The Strandberg Boden Prog NX 6 is the lightest option here, but the Gibson SG is a strong alternative if you want something more traditional that’s still noticeably lighter than a Les Paul.

What is the lightest type of electric guitar?

Headless solid body designs, like the Strandberg, tend to be the lightest overall, since they drop the headstock entirely and often use chambered or lightweight wood.

Are lightweight guitars good for beginners?

Yes. A lighter guitar is easier to hold through long practice sessions, which makes it less likely a beginner quits out of sheer physical discomfort.

Final Thoughts

The idea that a good guitar has to be heavy doesn’t hold up anymore. Every guitar on this list proves it.

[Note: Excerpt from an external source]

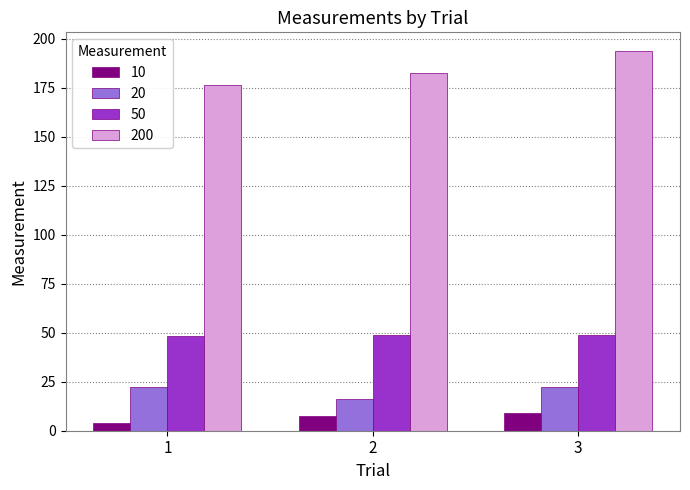

How many groups of bars are there?

3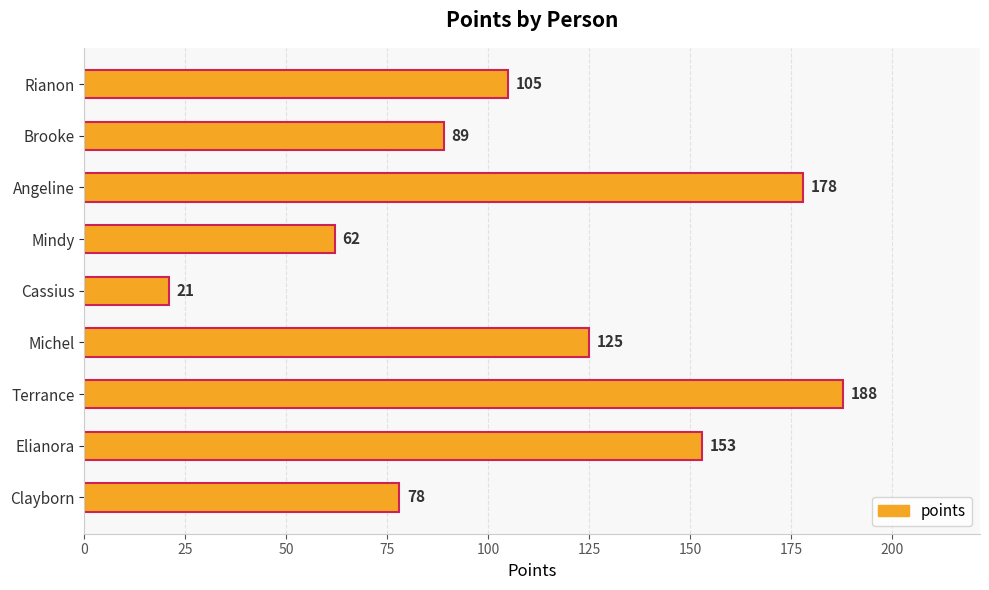

At which label is the value closest to 104?

Rianon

The Strandberg, SG, and Les Paul Muse each solve the weight problem differently: total reinvention, smart classic design, and chambering, in that order. Try a few in person if you can. The number on the spec sheet matters less than how the guitar actually sits on your shoulder.

If you’re dealing with back pain, or you’re just tired of a sore shoulder by the end of a set, start with the Strandberg or the SG. Both deliver real tone without the weight that’s probably been bothering you all along.